Will Martyr's work is exceptional in its precision and attention to detail. Trained at the Slade, The New York Studio Schools and the Royal College of Art, each of his stylish canvases require a multiplicity of techniques to accomplish.
Martyr utilises a mixture of his own photography and found imagery to construct elegantly complex compositions. These images are edited digitally and then drawn onto the canvas. Each feature is masked off using tape and individual colours are mixed and then painted in multiple layers onto the surface. This painstaking process results in truly immaculate work.

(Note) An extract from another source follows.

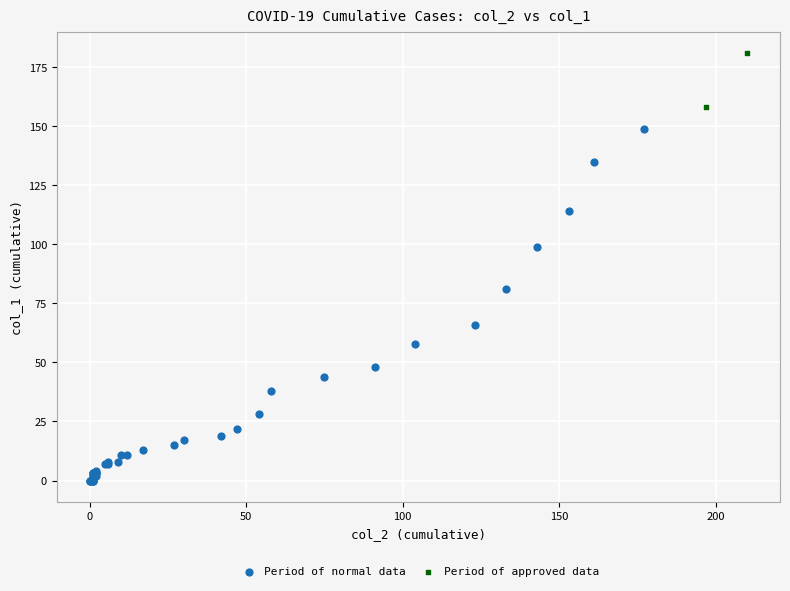

Which series reaches the minimum Y coordinate?

Period of normal data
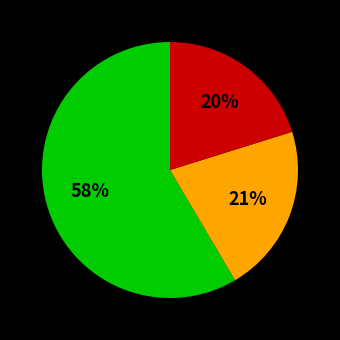

To the nearest percent, what is the average slice percentage?

33%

Martyr's scenes, devoid of human presence, facilitate an exploration of our relationship with the domestic environment. Despite having been composed from found imagery, the paintings depict an ethereal, other-worldly utopia. The ideals of seductively sleek yet uninhabited domestic spaces conjure scenes of priviledge, closely comparable to David Hockney’s paintings of Californian swimming pools of the 1960s.
Martyr is heavily inspired by the design and architectural movements of Bauhaus, blurring the line between art and architecture in his paintings. He is also influenced by Futurism and Vorticism, attempting to express the dynamism of the modern world with hard edged imagery that requires an economy of gesture.
Martyr’s debut solo show Wanderlust at Unit London in 2017 presented twenty large-scale paintings which considered how the mass-consumption of imagery affects our perception of reality. Martyr's second show at Unit London in 2018 showcased eight large-scale tondos - the Italian Renaissance term for circular works of art - used by Martyr to represent an embracing wholeness and notions of eternity. Martyr’s interest in Renaissance paintings is not limited to the shape of the works, and for this exhibition he was deeply inspired by the compositions of early perspective pioneers of the fifteenth century, Paolo Uccello and Piero della Francesca.
Will Martyr's artwork is placed in many high profile international private and corporate collections worldwide and much of Martyr’s work is now undertaken via private commission.